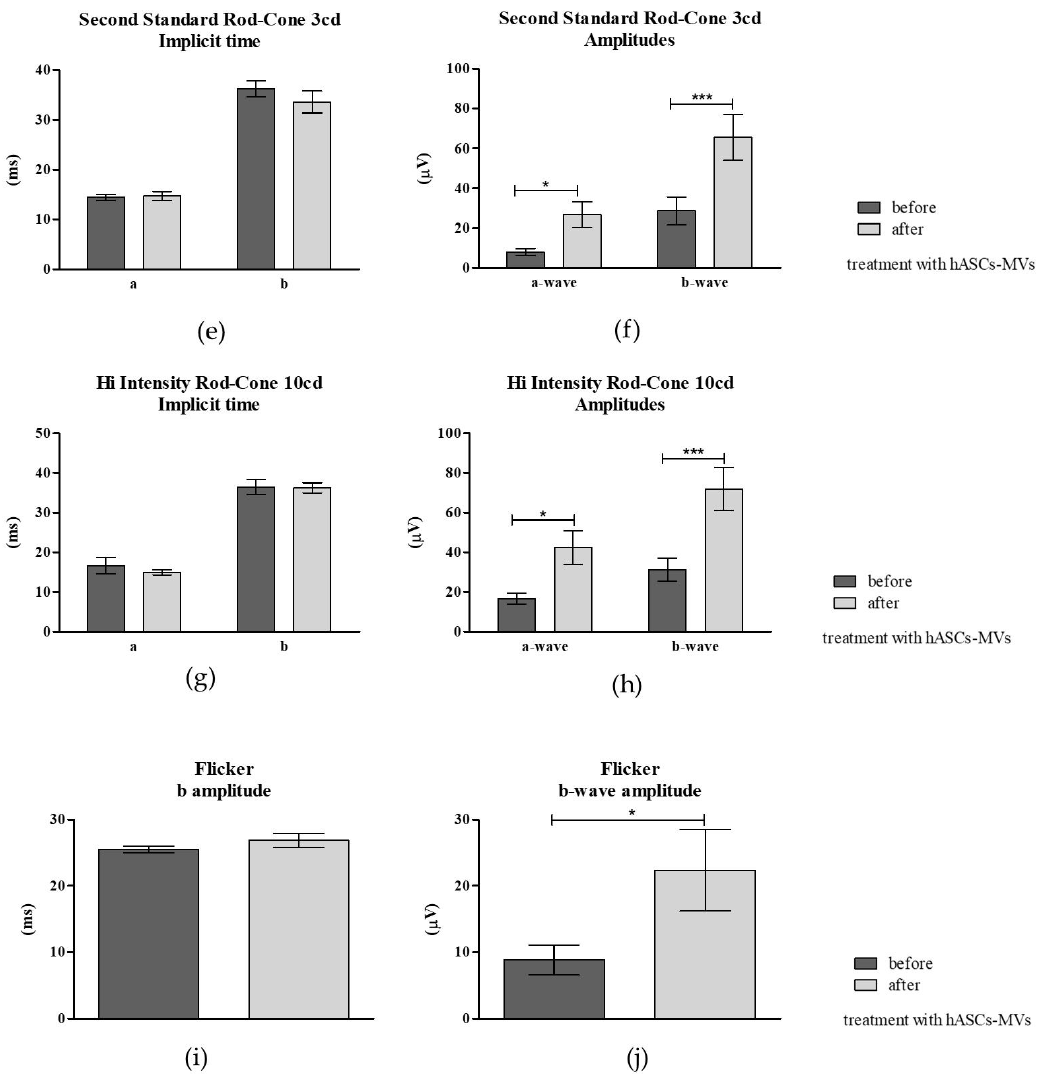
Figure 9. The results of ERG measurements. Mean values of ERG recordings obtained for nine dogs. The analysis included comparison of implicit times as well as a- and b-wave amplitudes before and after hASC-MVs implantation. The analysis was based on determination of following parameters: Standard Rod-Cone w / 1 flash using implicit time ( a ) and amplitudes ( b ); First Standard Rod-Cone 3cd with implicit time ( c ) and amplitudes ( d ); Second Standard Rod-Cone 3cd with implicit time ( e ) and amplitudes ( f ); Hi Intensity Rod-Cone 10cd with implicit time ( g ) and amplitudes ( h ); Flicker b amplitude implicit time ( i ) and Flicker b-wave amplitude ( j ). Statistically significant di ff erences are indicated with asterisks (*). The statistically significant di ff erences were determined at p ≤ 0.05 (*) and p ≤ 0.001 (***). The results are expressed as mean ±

+++++

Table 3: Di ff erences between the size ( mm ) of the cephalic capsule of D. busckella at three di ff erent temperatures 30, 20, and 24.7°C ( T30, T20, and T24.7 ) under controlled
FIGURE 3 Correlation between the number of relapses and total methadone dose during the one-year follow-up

+++++

Each line in the entries above, starting at the line with "Table 3: Di" and ending at the line with "FIGURE 3 Correlation", is to be printed exactly, and only those lines.

Table 3: Di ff erences between the size ( mm ) of the cephalic capsule of D. busckella at three di ff erent temperatures 30, 20, and 24.7°C ( T30, T20, and T24.7 ) under controlled
FIGURE 3 Correlation between the number of relapses and total methadone dose during the one-year follow-up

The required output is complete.